Blog Action Day 2008 - Poverty

blogactionday1.jpg It's Blog Action Day 2008 and as I said a month ago, we're talking poverty today!


Specifically women in poverty. Why a focus on women? Here's why:


  • Seven out of 10 of the world's hungry are women and girls, according to the UN World Food Program.
  • Of the 37 million people living below the poverty line in the US, 21 million are women, according to US Census Bureau figures from 2006.
  • More than two-thirds of the world's unpaid work is done by women -- the equivalent of $11 trillion or almost 50% of world GDP, according to a global UNDP study from 1995. The informal slogan of the Decade of Women was "women do two-thirds of the world's
  • Women in the US earned only 77 cents for every $1 earned by a man in 2005, according to the Institute for Women's Policy Research. In the developing world, the ratio is just 73 cents, according to World Bank estimates. For women of colour, the gap is even worse -- African American women earn 63 cents and Latinas 53 cents.
  • Two-thirds of children denied primary education are girls and 75% of the world's 876 million illiterate adults are women, reports the Millennium Campaign in 2007.
  • The UN Office of the Special Adviser on Gender Issues and Advancement of Women reported in 2001 that eliminating gender inequality in the labour market in Latin America would both increase women's wages by about 50% and increase national output by 5%.

-- womenfightpoverty.org


Education is the key to fighting poverty here in Chicago, the United States and around the globe.
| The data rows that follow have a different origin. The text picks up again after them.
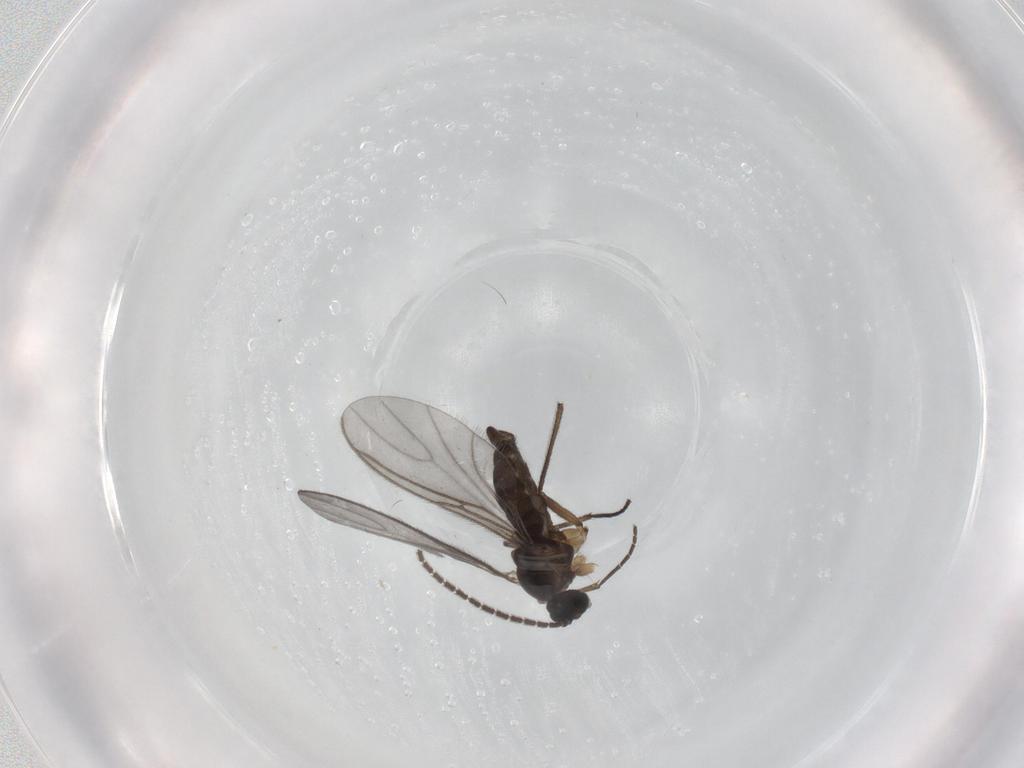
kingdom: Animalia
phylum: Arthropoda
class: Insecta
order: Diptera
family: Sciaridae
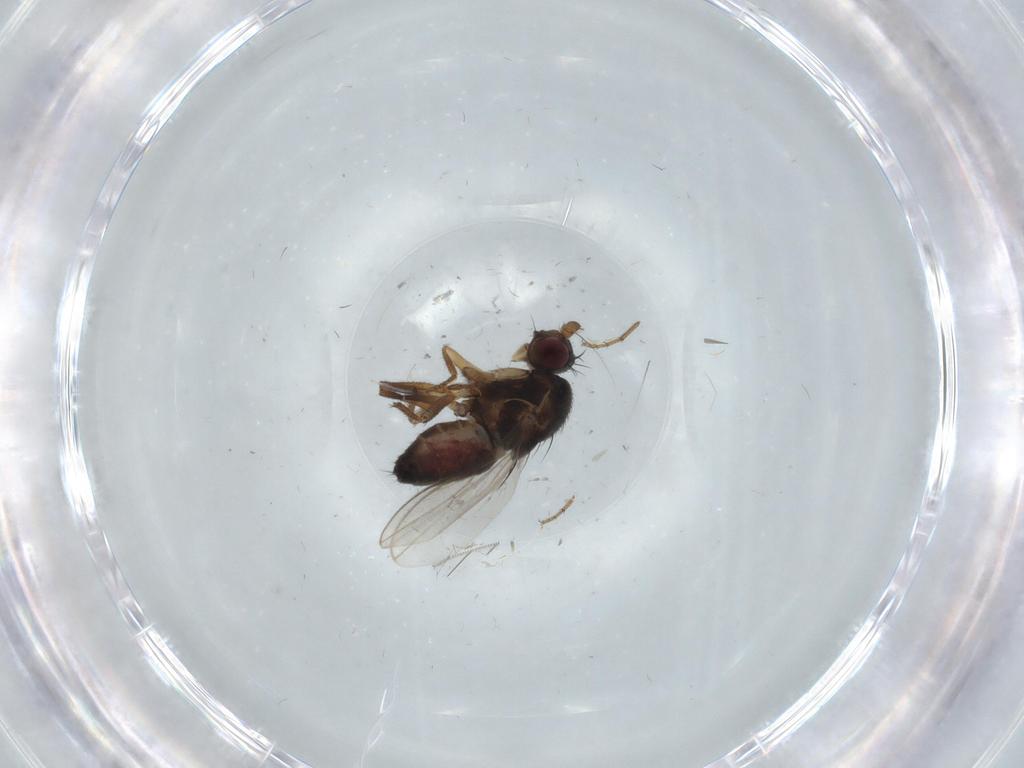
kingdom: Animalia
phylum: Arthropoda
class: Insecta
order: Diptera
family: Sphaeroceridae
We could take the old adage and say that if you give a girl a loaf of bread her family eats for the day, but teach the girl to read you feed a family for life. Many organizations are working on educating girls around the world, including the World Wildlife Federation. Yeah, the panda people!


And we can't keep looking across the oceans to battle poverty either. It's right here in our country, on our block: according to the Pew Hispanic Center (PDF), "Hispanic women are twice as likely as non-Hispanic women to live in poverty; 20 percent of Hispanic women are poor compared with 11 percent of non-Hispanic women."


There are plenty of organizations we can get involved with or send money to in order to combat poverty. It won't be easy, but together we can do it.